İlki tabi çok başarılı olunca oyunun 2.si de çıktı. Grafik motoru ve menü arayüzünün aynı olmasıyla birlikte yeni oyuncaklar (evet oyuncak demek istiyorum çünkü hakikaten oyuncak gibi ve çok eğlenceli), yeni dükkanlar ve de nispeten daha kolay bir inşa modu var. Bir kaç sene önce de son versiyonu 3 boyutlu olarak çıktı. İlkinden çok farklı bir tat verse de genelde kült oyunların 3 boyutlusu çıkınca başarısız olması gibi bir durum söz konusu olmadı ve daha gelişmiş yapay zeka ve grafiklerle, hemen hemen benzer ve daha kullanışlı bir inşa modu sayesinde yine çok eğlenceli bir oyun ortaya çıktı. 3. versiyonun en önemli özelliği de sanki rollercoaster ve diğer oyuncakları sürüyormuşuz hissi veren CoasterCam olayıydı. Daha sonra çıkarılan ek paketlerle oyun daha da eğlenceli oldu. Mesela ilk ek paketi sayesinde artık aqua park olayına da girebiliyorsunuz ki bir aqua parkı tasarlamanın yine ne kadar eğlenceli olduğunu anlatamam, yaşamanız gerek.

Ben tatil için yanıma 2.'sini aldım çünkü 3. versiyonu her ne kadar eğlenceli ve öncekilerden daha kapsamlı olsa da, 2.si kadar zevk vermemekle birlikte istediği grafik özellikleri nedeniyle de okulumun verdiği külüstür dizüstünde kağnı hızıyla ve dandik grafiklerle çalışmaktadır.

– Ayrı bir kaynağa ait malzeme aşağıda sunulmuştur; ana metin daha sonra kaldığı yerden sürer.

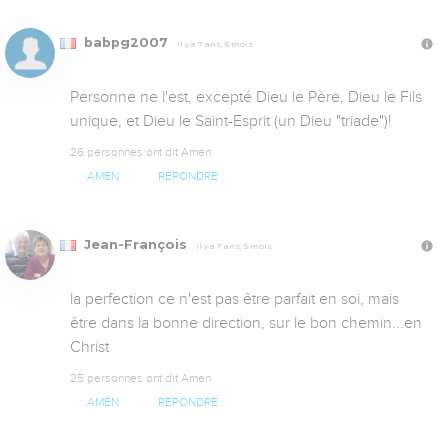
babpg2007
Il y a 7 ans, 5 mois
Personne ne l'est, excepté Dieu le Père, Dieu le Fils 
unique, et Dieu le Saint-Esprit (un Dieu "triade")!
26 personnes ont dit Amen
AMEN
RÉPONDRE
Jean-François
Il y a 7 ans, 5 mois
la perfection ce n'est pas être parfait en soi, mais 
être dans la bonne direction, sur le bon chemin...en 
Christ
25 personnes ont dit Amen
AMEN
RÉPONDRE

Lunaparka gelen adamların pıtır pıtır yürümesi, rollercoaster'da aşağı hızlıca giderken çıkardıkları sesler, kusma efektleri... hepsi ayrı bir eğlence. Bu tür oyunlardan hoşlanıyorsanız ve de daha önce oynamadıysanız bence hemen bir yerlerden bulup oynayın, pişman olmazsınız. Aslında lunaparka gitmekten hoşlanmanız bile bu oyunu sevmeniz için yeterli bir sebep. Benim bu oyunu sevme nedenimse sanırım yükseklik korkumdan dolayı gerçek hayatta dönme dolap ve gondola bile binemeyişim olabilir. Ama bilgisayar oyunları da gerçek hayatta yapamadığımız şeyleri yapabilmek için değil midir zaten?